Las representaciones simbólicas siguen impregnadas de estereotipos que no
liberan a las personas, sino que las constriñen; los modelos que nos ofrecen
siguen siendo desiguales, diferentes y complementarios, y nos seguimos tragando
el mito de la media naranja y el de la eternidad del amor romántico, que se ha
convertido en una utopía emocional colectiva impregnada de mitos patriarcales.
Algunos
de ellos siguen presentes en nuestras estructuras emocionales, configuran
nuestras metas y anhelos, seguimos idealizando y decepcionándonos, y mientras
los relatos siguen reproduciendo el mito de la princesa en su castillo (la
mujer buena, la madre, la santa,) y el mito del príncipe azul (valiente a la
vez que romántico, poderoso a la par que tierno). Muchos hombres han sufrido
por no poder amar a mujeres poderosas; sencillamente porque no encajan en el mito
de la princesa sumisa y porque esto conlleva un miedo profundo a ser
traicionados, absorbidos, dominados o abandonados.Los mitos femeninos han sido
dañinos para los hombres porque al dividir a las mujeres en dos grupos (las
buenas y las malas), perpetúan la deigualdad y el miedo que los hombres sienten
hacia las mujeres. Este miedo aumenta su necesidad de dominarlas; el imaginario
colectivo está repleto de mujeres pecadoras y desobedientes (Eva, Lilith,
Pandora), mujeres poderosas y temibles (Carmen, Salomé, Lulú), perversas o
demoníacas (las harpías, las amazonas, las gorgonas, las parcas, las moiras).
Paralelamente,
multitud de mujeres han besado sapos con la esperanza de hallar al hombre
perfecto: sano, joven, sexualmente potente, tierno, guapo, inteligente,
sensible, viril, culto, y rico en recursos de todo tipo. El príncipe azul es un
mito que ha aumentado la sujeción de la mujer al varón, al poner en otra
persona las manos de su destino vital. Este héroe ha distorsionado la imagen
masculina, engrandeciéndola, y creando innumerables frustraciones en las
mujeres.

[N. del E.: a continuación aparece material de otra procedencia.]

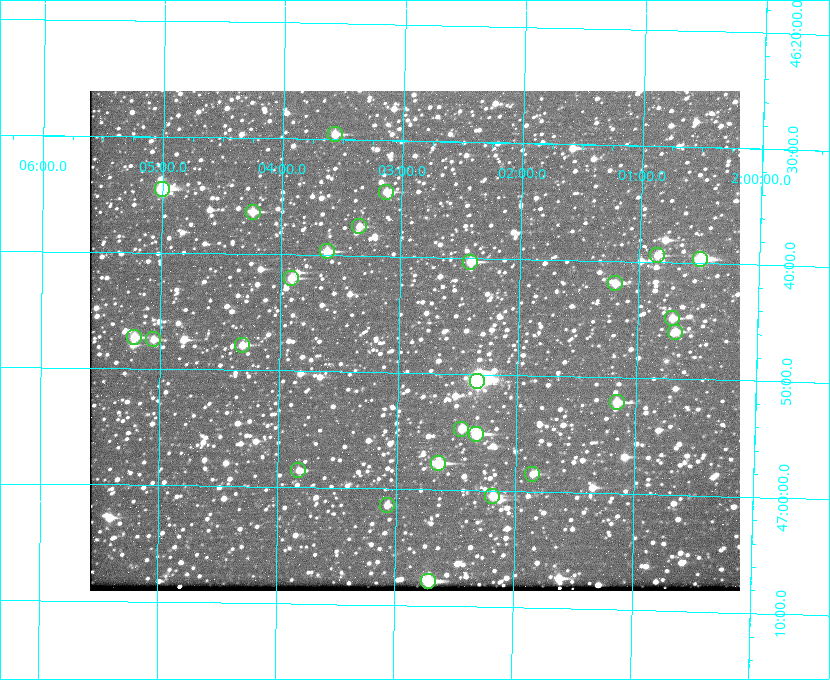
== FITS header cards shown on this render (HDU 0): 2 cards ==
NAXIS1  =                  650 / Width of table row in bytes
NAXIS2  =                  500 / Number of rows in table

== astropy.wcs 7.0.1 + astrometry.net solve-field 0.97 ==
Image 650 x 500 px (HDU 0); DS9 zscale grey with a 90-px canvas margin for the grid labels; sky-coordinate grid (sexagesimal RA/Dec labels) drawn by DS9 from the SOLVED WCS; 26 Tycho-2 reference stars matched to detected sources circled (green)
Header WCS: none
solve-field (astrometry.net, Tycho-2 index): SOLVED blind (the file carries no WCS)
Solved WCS: RA---TAN-SIP/DEC--TAN-SIP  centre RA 02:02:52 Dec +46:47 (30.72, +46.79 deg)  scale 5.17 arcsec/px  FOV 56.0' x 43.0'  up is +179 deg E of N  parity flipped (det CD > 0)
(file carries no celestial WCS; the grid is the blind solution)
Tycho-2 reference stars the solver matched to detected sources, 26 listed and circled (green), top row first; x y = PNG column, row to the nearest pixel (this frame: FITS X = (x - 90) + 1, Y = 500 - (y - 91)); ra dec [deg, ICRS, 3 dp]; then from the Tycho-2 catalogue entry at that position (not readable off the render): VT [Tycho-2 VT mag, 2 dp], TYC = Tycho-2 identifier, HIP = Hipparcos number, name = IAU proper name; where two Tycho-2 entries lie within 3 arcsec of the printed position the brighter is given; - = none
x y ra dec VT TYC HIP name
335 134 30.892 +46.493 10.70 3280-490-1 - -
162 189 31.250 +46.575 8.43 3281-919-1 - -
386 192 30.782 +46.574 10.16 3280-645-1 - -
253 212 31.061 +46.606 9.99 3281-582-1 - -
359 226 30.837 +46.625 10.69 3280-1254-1 - -
327 251 30.904 +46.661 9.60 3280-781-1 - -
657 255 30.213 +46.657 10.42 3280-803-1 - -
700 259 30.124 +46.661 9.43 3280-672-1 - -
470 262 30.604 +46.672 9.47 3280-908-1 - -
291 278 30.978 +46.700 9.85 3281-909-1 - -
615 283 30.300 +46.699 10.25 3280-1695-1 - -
672 318 30.179 +46.746 10.21 3280-486-1 - -
675 332 30.172 +46.766 10.54 3280-993-1 - -
134 337 31.305 +46.788 10.64 3281-663-1 - -
153 339 31.264 +46.791 10.76 3281-86-1 - -
242 345 31.078 +46.798 10.61 3281-114-1 - -
477 381 30.583 +46.843 7.07 3280-746-1 9508 -
617 402 30.291 +46.869 9.33 3280-1647-1 - -
461 429 30.615 +46.912 10.08 3284-203-1 - -
476 434 30.584 +46.919 9.47 3284-629-1 - -
438 463 30.663 +46.962 9.31 3284-347-1 - -
298 470 30.956 +46.975 11.27 3285-185-1 - -
532 474 30.464 +46.975 10.61 3284-511-1 - -
492 496 30.548 +47.007 10.42 3284-727-1 - -
387 505 30.769 +47.024 11.20 3284-681-1 - -
428 581 30.679 +47.131 10.02 3284-307-1 - -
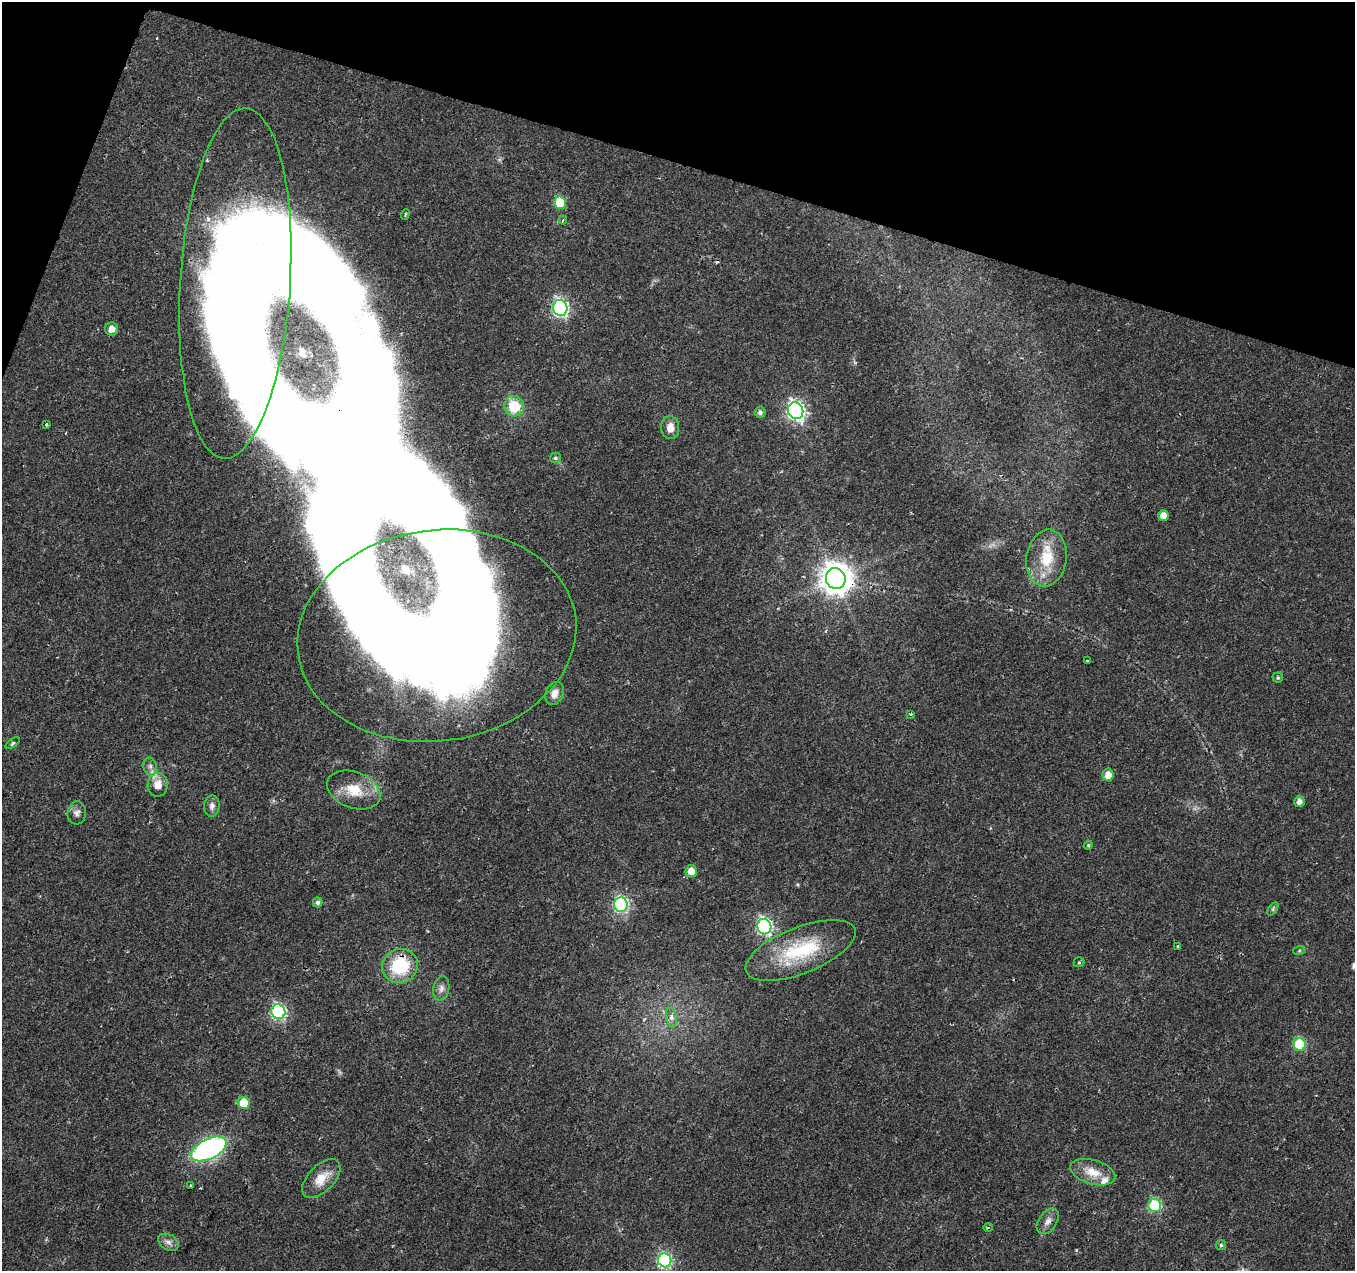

El príncipe azul, cuando aparece, conlleva otro mito pernicioso: el
amor verdadero junto al hombre ideal que las haga felices.
Pese
a estos sueños de armonía y felicidad eterna, las luchas de poder entre hombres
y mujeres siguen siendo el principal escollo a la hora de relacionarse libre e
igualitariamente en nuestras sociedades posmodernas; por ello es
necesario seguir luchando por la igualdad, derribar estereotipos,
destrozar los modelos tradicionales, subvertir los roles, inventarnos otros
cuentos y aprender a querernos más allá de las etiquetas.